霍斩昀遏制不住目光朝她看去,却猝不及防地撞上斯黛拉阴鸷嗜血仿佛能将他们挨个生吞活剥的目光。

而等他回神,斯黛拉已闭上了双眼似晕死一般,毫无生气。仿佛只是错觉、误会一场,而那一瞬,却真实地让人心慌。

霍斩昀忽然想起周襟白跟他说过的那句话——

“你会后悔的,你会跟我一样,悔不当初。”

霍斩昀眼神再次狠厉,他不会后悔的,报复才刚开始他绝不会允许自己再对那个女人心软!比起她曾经对自己做的,这算得了什么?

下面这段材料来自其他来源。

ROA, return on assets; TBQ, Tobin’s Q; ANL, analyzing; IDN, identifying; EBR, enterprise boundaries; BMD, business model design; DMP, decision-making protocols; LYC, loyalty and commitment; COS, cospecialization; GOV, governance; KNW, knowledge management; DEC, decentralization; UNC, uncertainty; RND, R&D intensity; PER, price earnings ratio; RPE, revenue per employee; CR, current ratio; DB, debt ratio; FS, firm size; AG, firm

待斯黛拉消失在视野后,霍斩昀将视线重新落下刚才那几个壮汉身上,他眸子微眯,眼尖地发现他们之中拳头的关节处还沾染少许血迹,来源于谁可想而知。

霍斩昀漫不经心地道:“把他们带下去。”

席墨吟恭敬道:“是。”

“不是……霍先生饶命!霍先生饶命啊!!”

几个动手的当即吓得屁滚尿流,连忙跪地求饶,然而霍斩昀连一个眼神都未曾施舍,毫不留情:“我霍斩昀的妻子,霍氏家族的主母,伤了她自然要付出代价。”

站在他身侧的围观者无一不在庆幸没有落井下石,没有对斯黛拉动手,不然如今被拖走处刑的,就是自己了。

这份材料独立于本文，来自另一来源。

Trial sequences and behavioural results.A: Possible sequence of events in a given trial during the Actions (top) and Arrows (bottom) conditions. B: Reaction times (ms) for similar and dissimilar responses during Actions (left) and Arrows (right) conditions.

士兵拖着走了半天,也着实累了。看着那女人被折磨的也只剩半条命便没在意,把手里的绳随手一扔,便找了个大石块背过身坐下。

斯黛拉冷眼看着砸在自己脸上的绳索,她不想死得毫无价值,不想死在这一刻,不想成为马戏团里的猴子,拿命博畜生笑。

目前她还在白金塔上,赛场位于白金塔倒数第二层,而即将要去的诡岸雨林就在白金塔的脚下,只需乘坐起降机不需一分钟就可以抵达。

既然没有人救她,既然每个人都想看着她死。那她偏不让他们如愿,即便是死,她也要在闭眼之前把伤她之人挨个拽下地狱。

斯黛拉咬破舌尖,让腥甜浸润燥渴得快冒烟的咽喉。只是几声隐忍的咳嗽都震得她胸口生疼,她似乎都能感觉体内硬生生被踩断的肋骨横在何处。

斯黛拉仰头,扯着嗓子艰难开口:“想要帝流浆吗?”

二人登时齐刷刷地转头:“你说什么?!”

帝流浆是无数人不惜把命丢进去也要抢夺的至宝,是levon博士带领无数顶尖科研人才耗时数月研制的化学药剂,博士曾用它挽救了数万人的性命。

外界一直传闻博士容颜不老,七十岁看着和三十岁的人一样是因为帝流浆的原因。帝流浆让饮用者不老不死、重返青春、身体能抵抗各类奇毒。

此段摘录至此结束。